On December 22, 2017, the Act was enacted which significantly changes U.S. income tax law for businesses. As a result of the reduction in the federal corporate income tax rate and other legislative changes in the Act, we revalued our net U.S. federal deferred tax assets, resulting in a provisional charge of $11.8 in the fourth quarter of 2017. During the first two quarters of 2018, we have continued to evaluate the impact of the Act and have recorded a net additional charge of $0.4 to revalue certain deferred tax assets.

Given the significance of the number of changes required by the Act and the historical complexity of our global tax structure, we have yet to complete our analysis of the impact of the Act on our condensed consolidated financial statements. As a result, the above net charges are based on current estimates (i.e., provisional amounts). In addition, other adjustments may be necessary to our income tax accounts to properly reflect the impact of certain provisions of the Act that have not been contemplated. For example, the impact on the repatriation of certain foreign earnings or the potential various state tax implications of the Act have not been considered in our provisional amounts. As more guidance is issued and we better understand the full impact of the Act on our tax positions, we will finalize our analysis, with any resulting adjustments reflected in our 2018 consolidated financial results.
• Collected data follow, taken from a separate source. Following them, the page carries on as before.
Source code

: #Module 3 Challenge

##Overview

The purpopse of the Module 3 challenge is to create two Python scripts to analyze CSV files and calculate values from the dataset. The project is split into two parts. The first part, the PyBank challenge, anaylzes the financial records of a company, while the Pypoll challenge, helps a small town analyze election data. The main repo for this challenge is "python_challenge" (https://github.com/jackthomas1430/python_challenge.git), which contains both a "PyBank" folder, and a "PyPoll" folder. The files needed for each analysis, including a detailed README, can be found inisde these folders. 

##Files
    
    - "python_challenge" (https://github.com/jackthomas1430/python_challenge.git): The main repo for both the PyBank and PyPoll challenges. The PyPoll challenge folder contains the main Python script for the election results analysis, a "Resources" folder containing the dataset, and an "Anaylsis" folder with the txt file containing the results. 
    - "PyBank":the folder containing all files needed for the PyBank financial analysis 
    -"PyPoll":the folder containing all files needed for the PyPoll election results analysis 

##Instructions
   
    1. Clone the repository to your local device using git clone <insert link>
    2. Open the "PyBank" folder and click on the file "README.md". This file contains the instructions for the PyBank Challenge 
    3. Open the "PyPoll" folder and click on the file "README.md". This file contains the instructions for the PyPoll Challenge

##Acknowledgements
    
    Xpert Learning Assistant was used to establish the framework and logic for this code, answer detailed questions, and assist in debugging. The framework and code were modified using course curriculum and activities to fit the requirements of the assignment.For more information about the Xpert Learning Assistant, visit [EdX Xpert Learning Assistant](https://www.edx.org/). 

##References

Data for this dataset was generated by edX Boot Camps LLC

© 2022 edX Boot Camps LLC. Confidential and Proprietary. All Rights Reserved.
We perform reviews of our income tax positions on a continuous basis and accrue for potential uncertain positions when we determine that an uncertain position meets the criteria of the Income Taxes Topic of the Codification. Accruals for these uncertain tax positions are recorded in “Income taxes payable” and “Deferred and other income taxes” in the accompanying condensed consolidated balance sheets based on the expectation as to the timing of when the matters will be resolved. As events change and resolutions occur, these accruals are adjusted, such as in the case of audit settlements with taxing authorities.
We have filed our federal income tax returns for the 2014, 2015 and 2016 tax years and those returns are subject to examination. With regard to all open tax years, we believe any contingencies are adequately provided for.
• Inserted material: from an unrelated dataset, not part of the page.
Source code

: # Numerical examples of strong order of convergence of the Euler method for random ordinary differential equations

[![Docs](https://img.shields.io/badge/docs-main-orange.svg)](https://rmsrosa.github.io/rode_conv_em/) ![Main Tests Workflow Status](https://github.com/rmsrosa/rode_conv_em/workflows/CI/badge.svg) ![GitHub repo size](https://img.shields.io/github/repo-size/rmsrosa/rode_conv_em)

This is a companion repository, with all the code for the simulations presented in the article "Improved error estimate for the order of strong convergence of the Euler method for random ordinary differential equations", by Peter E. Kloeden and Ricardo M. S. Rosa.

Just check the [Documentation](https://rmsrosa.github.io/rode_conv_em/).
State income tax returns generally are subject to examination for a period of three to five years after filing the respective tax returns. The impact on such tax returns of any federal changes remains subject to examination by various states for a period of up to one year after formal notification to the states. We have various state income tax returns in the process of examination. We believe any uncertain tax positions related to these examinations have been adequately provided for.
We have various foreign income tax returns under examination. The most significant of these are in Germany for the 2010 through 2014 tax years. We believe that any uncertain tax positions related to these examinations have been adequately provided for.
An unfavorable resolution of one or more of the above matters could have a material adverse effect on our results of operations or cash flows in the quarter and year in which an adjustment is recorded or the tax is due or paid. As audits and examinations are still in process, the timing of the ultimate resolution and any payments that may be required for the above matters cannot be determined at this time.